Solskjaer was a super sub and his toughest task could be handling stars during difficult periods - Johnny Cantor

At the recent game in the FA Cup at Bournemouth if Lewis Dunk had played instead of Leon Balogun all the outfield players would have numbered 2 to 11 (thank you to Nick Szczepanik for a great spot!). Now when did that last happen?

Thursday, 17th January 2019, 6:40 pm
Updated Thursday, 7th February 2019, 5:42 pm
Ole Gunnar Solskjaer. Picture by Catherine Ivill/Getty Images

I don’t know and don’t have the time to find out but it prompted me to think who is Albion’s number 12? Answer, I think, is no one.

In the current world of the Premier League, it is rare that the traditional numbers line up as players have a huge choice for the digits on their back. In years gone by of course those of us of a certain age will associate the number 12 as the sub, or in some cases, the ‘super sub’.

My mind would probably turn straight to Liverpool’s David Fairclough. The distinctive ginger-haired substitute regularly made an impression coming off the bench. In those days you weren’t able to make the full three substitutions available to managers nowadays.

Another player feted for his impact as a substitute is Ole Gunnar Solskjaer. Some may say that the defining moment of the career of the ‘baby-faced assassin’ was his last minute goal against Bayern Munich in the 1999 Champions League final. His role in a monumental comeback and historic treble will never be forgotten by Manchester United fans. It probably should be noted that he scored 125 other goals for the club.

This week on the BBC Sussex Albion Unlimited podcast, Ronny from the Norwegian Seagulls group said fans were not impressed by his time as manager of Molde but everyone has to stand up and take note of his record as Manchester United boss.

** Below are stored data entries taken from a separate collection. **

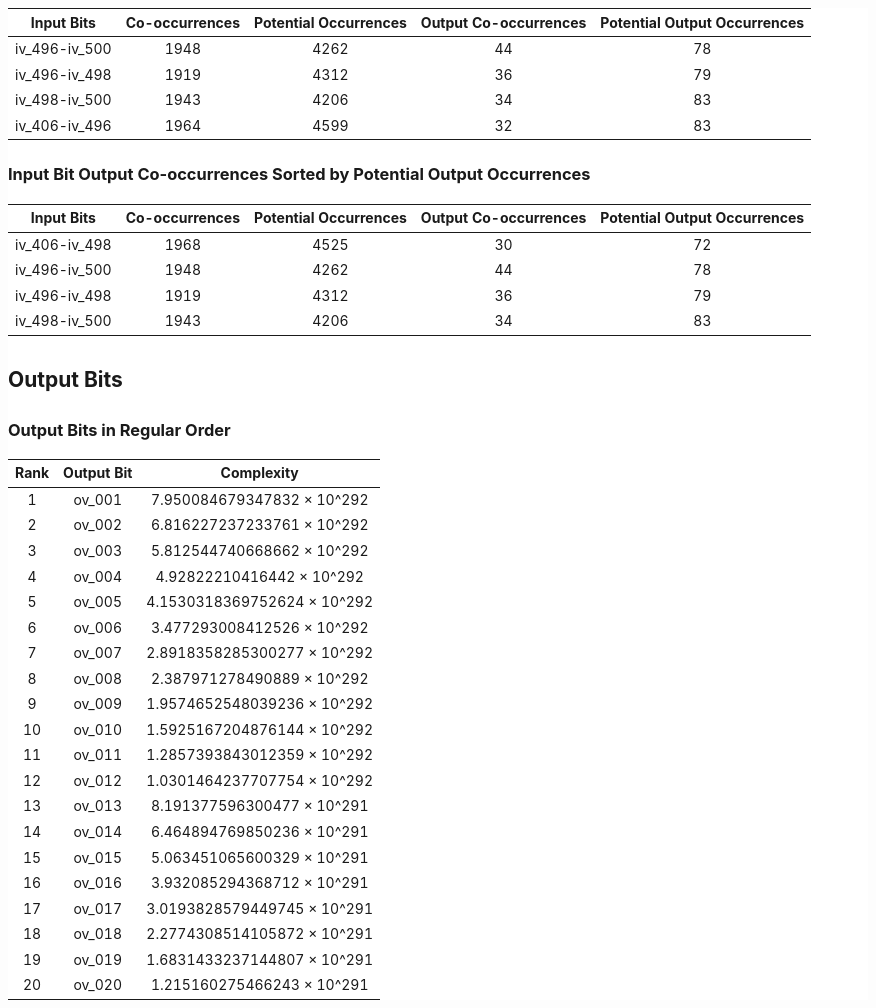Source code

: | Input Bits | Co-occurrences | Potential Occurrences | Output Co-occurrences | Potential Output Occurrences |
|:----------:|:--------------:|:---------------------:|:---------------------:|:----------------------------:|
| iv_496-iv_500 | 1948 | 4262 | 44 | 78 |
| iv_496-iv_498 | 1919 | 4312 | 36 | 79 |
| iv_498-iv_500 | 1943 | 4206 | 34 | 83 |
| iv_406-iv_496 | 1964 | 4599 | 32 | 83 |

### Input Bit Output Co-occurrences Sorted by Potential Output Occurrences

| Input Bits | Co-occurrences | Potential Occurrences | Output Co-occurrences | Potential Output Occurrences |
|:----------:|:--------------:|:---------------------:|:---------------------:|:----------------------------:|
| iv_406-iv_498 | 1968 | 4525 | 30 | 72 |
| iv_496-iv_500 | 1948 | 4262 | 44 | 78 |
| iv_496-iv_498 | 1919 | 4312 | 36 | 79 |
| iv_498-iv_500 | 1943 | 4206 | 34 | 83 |

## Output Bits

### Output Bits in Regular Order

| Rank | Output Bit | Complexity |
|:----:|:----------:|:----------:|
| 1 | ov_001 | 7.950084679347832 × 10^292 |
| 2 | ov_002 | 6.816227237233761 × 10^292 |
| 3 | ov_003 | 5.812544740668662 × 10^292 |
| 4 | ov_004 | 4.92822210416442 × 10^292 |
| 5 | ov_005 | 4.1530318369752624 × 10^292 |
| 6 | ov_006 | 3.477293008412526 × 10^292 |
| 7 | ov_007 | 2.8918358285300277 × 10^292 |
| 8 | ov_008 | 2.387971278490889 × 10^292 |
| 9 | ov_009 | 1.9574652548039236 × 10^292 |
| 10 | ov_010 | 1.5925167204876144 × 10^292 |
| 11 | ov_011 | 1.2857393843012359 × 10^292 |
| 12 | ov_012 | 1.0301464237707754 × 10^292 |
| 13 | ov_013 | 8.191377596300477 × 10^291 |
| 14 | ov_014 | 6.464894769850236 × 10^291 |
| 15 | ov_015 | 5.063451065600329 × 10^291 |
| 16 | ov_016 | 3.932085294368712 × 10^291 |
| 17 | ov_017 | 3.0193828579449745 × 10^291 |
| 18 | ov_018 | 2.2774308514105872 × 10^291 |
| 19 | ov_019 | 1.6831433237144807 × 10^291 |
| 20 | ov_020 | 1.215160275466243 × 10^291 |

Six wins in six. Five in five in the Premier League. Three consecutive clean sheets. Three-plus goals in three games at home. The team is fundamentally the same but they now appear to have freedom to play their own game. In terms of substitutes he is in a position to call upon Lukaku or Sanchez. Not bad options to have.

Things are different now with seven players to choose from. Sometimes it is about bringing on defensive players to sure things up to maintain a lead. Sometimes it is about bringing on offensive players to chase the game. Albion manager Chris Hughton may not have Alireza Jahanbaksh or Jose Izquierdo at his disposal at the moment but he too has options off the bench.

I think it is fair to say no player wants to be a substitute, a number 12, an impact player. Some take it with grace, others sulk and some knock on the manager’s door.

In fact one of the hardest parts of the job of a Premier League manager in the current era is keeping everyone happy. It may be an impossible task to a certain extent. Of course it helps when you are winning. The squad tends to be happy and accept their fate if they aren’t included in the starting 11 while the team is on a hot streak.

Many people felt the most difficult task ahead for Solskjaer was the trip to Wembley to face Tottenham last weekend. In reality it may be the challenge of handling the stars of the squad when results don’t go their way.

He may have to decide who will be his trusted charges, who will be his ‘number 12’, his impact players. The accepted preferences are sometimes easier to accept at clubs lower down in the table but it is still a crucial part of the job, a part of the job that Chris Hughton currently appears very much in control of.